■ **Required work**
(a) In the BBC news excerpt, which BBC 1 chatshow was axed last week?
(b) Shorten the paragraph of the BBC news excerpt that begins "Governors agree that pruning is needed" while keeping its main facts.
(c) Carry the BBC news excerpt forward, writing the next part after its final sentence.

■ **Page excerpt**
---

Among the programmes DG candidates have criticised is Vanessa, the BBC 1 chatshow, axed last week. Saturday schedules have been condemned as 'lame'.

The criticism of BBC programming is likely to harm Alan Yentob's chances of becoming DG. The director of BBC Television has been criticised for introducing 'lightweight' and 'dull' output. It is also bad news for Tony Hall, the head of current affairs.

Governors agree that pruning is needed but are split over whether the next DG, who will implement the restructuring, should be one of the internal candidates - Yentob, Hall and Mark Byford, head of BBC World Service - or one of the external hopefuls - Greg Dyke, chairman of Pearson Television and Richard Eyre, head of ITV.

---

■ **Dataset content**
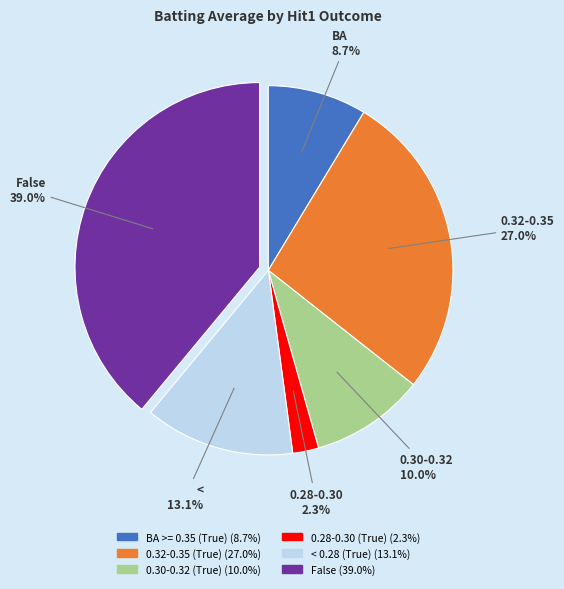

Does any single category account for the majority?

No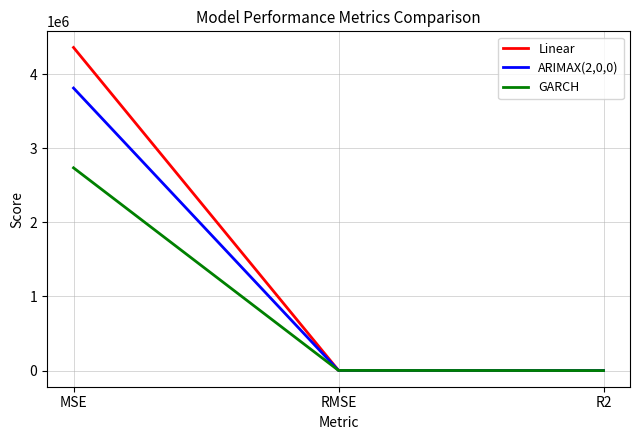

Rank the series by their average value, from lowest to highest.

GARCH, ARIMAX(2,0,0), Linear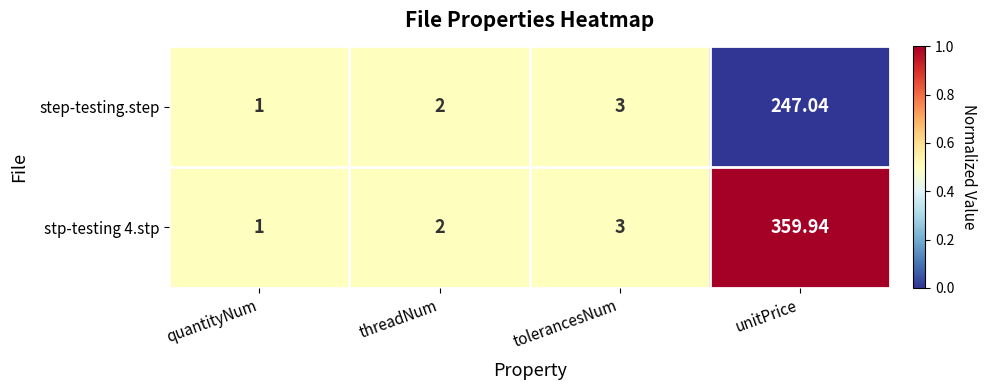

List the labels in order of step-testing.step value, smallest first.

quantityNum, threadNum, tolerancesNum, unitPrice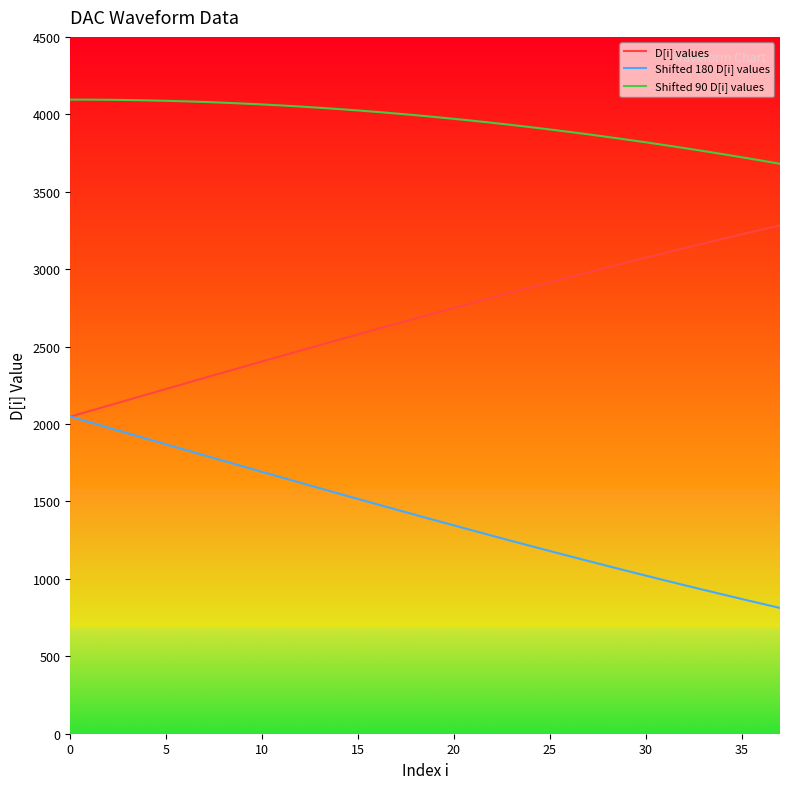

Which series has the largest total across all categories?

Shifted 90 D[i] values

---

■ **Answer list**
(a) Vanessa.

(b) Governors agree cuts are needed but disagree on whether the next DG, who will carry out the restructuring, should come from inside the BBC (Yentob, Hall, or Mark Byford, head of BBC World Service) or from outside it (Greg Dyke, chairman of Pearson Television, or Richard Eyre, head of ITV).

(c)
One faction, led by governors with experience of the private sector, say it must be an outsider. 'I know what it's like when you have to change an organisation as much as the BBC needs changing,' one senior figure said. 'Someone who has worked there all their professional life, who has close friends in every area, tends to lack the ruthlessness required. There is no place for sentimentality.'

Governors who back an external candidate, including the chairman, Sir Christopher Bland, say Greg Dyke is the best man for the job. They insist that the bitter campaign waged against him by Rupert Murdoch's Times has served to strengthen, rather than weaken, his case.

Others say that BBC internals will best manage change. 'The BBC is a very complicated organisation,' one backer of Tony Hall said. 'It needs someone who understands it and has a good track record in managing a big department, like news and current affairs, to do it.' John Birt, the outgoing DG, is backing Byford.